2. Does the core problem defined in the schema consist of terms of attachment? This too is clearly apparent from the content of a fully retrieved schema. If yes, go to Question 3;
if no, reparative attachment work is unsuitable.
3. Are the specific terms of attachment in the schema disconfirmable by any feasible client–therapist interactions? If yes, reparative attachment is suitable; if no, reparative attachment is unsuitable.
Use of the above decision-making process is illustrated in case examples below. We have found from long experience of using the therapeutic reconsolidation process that a client’s new experience of secure attachment with a therapist can indeed dissolve an existing insecure attachment schema—if the new experience both contradicts and occurs in juxtaposition with an experience of the existing, insecure expectations (terms of attachment). Importantly, the client’s experience of secure attachment with the therapist does not in itself guarantee that such a juxtaposition experience is occurring. In other words, the client’s insecure attachment schema can remain intact and insulated from the in-session enjoyment of secure attachment unless the therapist prompts the activation of both at once for an actual juxtaposition experience. That insulation occurs, for example, when attempts at such juxtaposition experiences encounter resistance because strong emotional distress accompanies the conscious contrast between being regarded as worthy of empathy from the therapist but not so regarded by one’s own parents. Clients can transiently feel and welcome the therapist’s empathy while blocking the distressing juxtaposition experience that would induce liberating change. It is only when the juxtaposition experience occurs that transformation of the attachment schema takes place.
What the Emotional Coherence Framework contributes most significantly and expansively to the conventional approach to attachment work, we believe, is the recognition that the contradictory experience needed for dissolving a problematic attachment schema is not limited to experiences of secure attachment with the therapist.
This recognition follows from the actual content of clients’ retrieved schemas of insecure attachment, not from theoretical considerations.

[EXERCISE 1]
According to the passage on attachment work, when does transformation of the attachment schema take place?
[EXERCISE 2]
From the passage on attachment work, reproduce word for word the stretch from "3. Are the specific" to "attachment is unsuitable.".
[EXERCISE 3]
Write the next part of the passage on attachment work, picking up after its final sentence.
The entries have no role in this exercise.

Collected data entries:
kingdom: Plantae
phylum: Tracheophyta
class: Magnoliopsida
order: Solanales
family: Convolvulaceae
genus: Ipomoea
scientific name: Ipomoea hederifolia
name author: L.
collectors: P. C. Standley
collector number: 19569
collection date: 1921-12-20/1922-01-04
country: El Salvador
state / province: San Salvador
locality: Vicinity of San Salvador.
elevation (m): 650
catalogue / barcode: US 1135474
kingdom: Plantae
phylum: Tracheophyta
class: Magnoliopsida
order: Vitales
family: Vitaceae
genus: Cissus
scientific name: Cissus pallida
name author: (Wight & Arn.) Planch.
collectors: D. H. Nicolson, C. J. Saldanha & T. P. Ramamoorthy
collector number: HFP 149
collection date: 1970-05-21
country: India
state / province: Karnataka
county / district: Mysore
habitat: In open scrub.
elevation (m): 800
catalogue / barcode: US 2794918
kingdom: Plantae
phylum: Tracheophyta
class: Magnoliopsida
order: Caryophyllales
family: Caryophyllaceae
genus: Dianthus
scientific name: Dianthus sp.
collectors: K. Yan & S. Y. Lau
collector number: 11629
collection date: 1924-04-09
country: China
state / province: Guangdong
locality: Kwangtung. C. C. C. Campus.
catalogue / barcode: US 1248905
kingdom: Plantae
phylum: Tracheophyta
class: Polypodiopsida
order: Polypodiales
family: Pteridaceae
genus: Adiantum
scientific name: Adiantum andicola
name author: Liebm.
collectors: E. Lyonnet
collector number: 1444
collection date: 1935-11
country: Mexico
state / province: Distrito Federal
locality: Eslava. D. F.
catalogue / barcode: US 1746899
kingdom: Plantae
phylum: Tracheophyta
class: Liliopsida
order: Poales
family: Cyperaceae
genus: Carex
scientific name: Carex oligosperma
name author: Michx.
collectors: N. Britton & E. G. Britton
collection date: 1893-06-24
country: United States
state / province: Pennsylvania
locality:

[REPLY 1]
Only when the juxtaposition experience occurs.

[REPLY 2]
3. Are the specific terms of attachment in the schema disconfirmable by any feasible client–therapist interactions? If yes, reparative attachment is suitable; if no, reparative attachment is unsuitable.

[REPLY 3]
The actual content allows for disconfirmation by experiences other than experiences of the therapist’s empathetic, validating
understanding. Therefore, the range of options for transformational new learning is far wider than reparenting and reparative attachment methods. This opens up a large field of clinical methods for transforming attachment patterns. Having such an expanded palette of concrete options puts therapists in the strongest position to facilitate decisively effective work.
The relatively recent development of phenomenological clinical methods for retrieving emotional implicit schemas accurately, thoroughly and promptly (Ecker & Hulley, 1996, 2000a, 2011) makes it possible to know the content of a symptom-generating schema in detail in nearly all cases. This allows therapists to determine whether or not the schema consists of attachment learnings (as illustrated by the case vignette of Raoul above) and whether or not a schema that does consist of attachment learnings can or cannot possibly be disconfirmed by experiences of secure attachment with a therapist. If not, then other methods must be used for creating or finding contradictory knowledge to incorporate in a juxtaposition experience.
However, in the existing body of literature on attachment work there is no recognition of the need for such triaging, to our knowledge; the pervasive assumption appears to be that any attachment learning can be revised therapeutically through positive experiences in relationship with the therapist.